- **Work required**:
If a line of the listing contains the string "assign", return that line.

====================

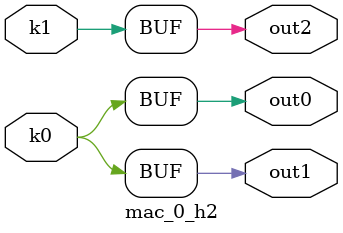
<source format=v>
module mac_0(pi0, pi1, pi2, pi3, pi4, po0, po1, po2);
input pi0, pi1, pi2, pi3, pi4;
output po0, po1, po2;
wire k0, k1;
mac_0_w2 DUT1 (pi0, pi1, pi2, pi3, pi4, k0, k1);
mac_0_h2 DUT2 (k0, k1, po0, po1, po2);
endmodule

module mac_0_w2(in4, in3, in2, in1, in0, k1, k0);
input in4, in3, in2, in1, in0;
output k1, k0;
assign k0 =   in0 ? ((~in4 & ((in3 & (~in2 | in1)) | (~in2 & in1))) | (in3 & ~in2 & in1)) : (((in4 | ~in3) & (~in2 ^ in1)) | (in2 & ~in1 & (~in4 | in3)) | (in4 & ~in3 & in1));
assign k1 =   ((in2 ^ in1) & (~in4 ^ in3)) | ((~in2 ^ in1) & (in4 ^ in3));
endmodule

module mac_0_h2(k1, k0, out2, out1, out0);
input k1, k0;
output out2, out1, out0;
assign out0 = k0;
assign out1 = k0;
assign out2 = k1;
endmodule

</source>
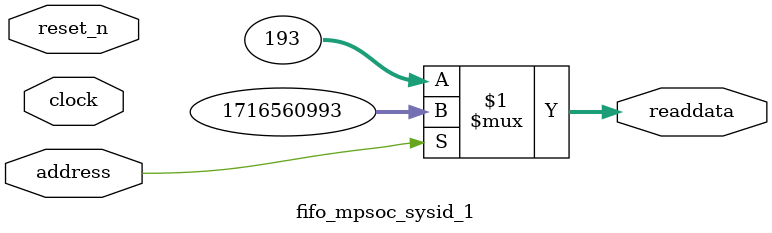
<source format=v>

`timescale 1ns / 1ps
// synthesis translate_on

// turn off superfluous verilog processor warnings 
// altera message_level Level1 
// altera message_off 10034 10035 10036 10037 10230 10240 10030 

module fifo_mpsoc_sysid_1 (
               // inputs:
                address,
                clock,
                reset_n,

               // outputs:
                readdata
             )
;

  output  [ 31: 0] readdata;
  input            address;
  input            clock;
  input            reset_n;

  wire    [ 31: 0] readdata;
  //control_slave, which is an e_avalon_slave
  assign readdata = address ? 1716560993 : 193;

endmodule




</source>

====================

- **Worked solution**:
assign k0 =   in0 ? ((~in4 & ((in3 & (~in2 | in1)) | (~in2 & in1))) | (in3 & ~in2 & in1)) : (((in4 | ~in3) & (~in2 ^ in1)) | (in2 & ~in1 & (~in4 | in3)) | (in4 & ~in3 & in1));
assign k1 =   ((in2 ^ in1) & (~in4 ^ in3)) | ((~in2 ^ in1) & (in4 ^ in3));
assign out0 = k0;
assign out1 = k0;
assign out2 = k1;
  assign readdata = address ? 1716560993 : 193;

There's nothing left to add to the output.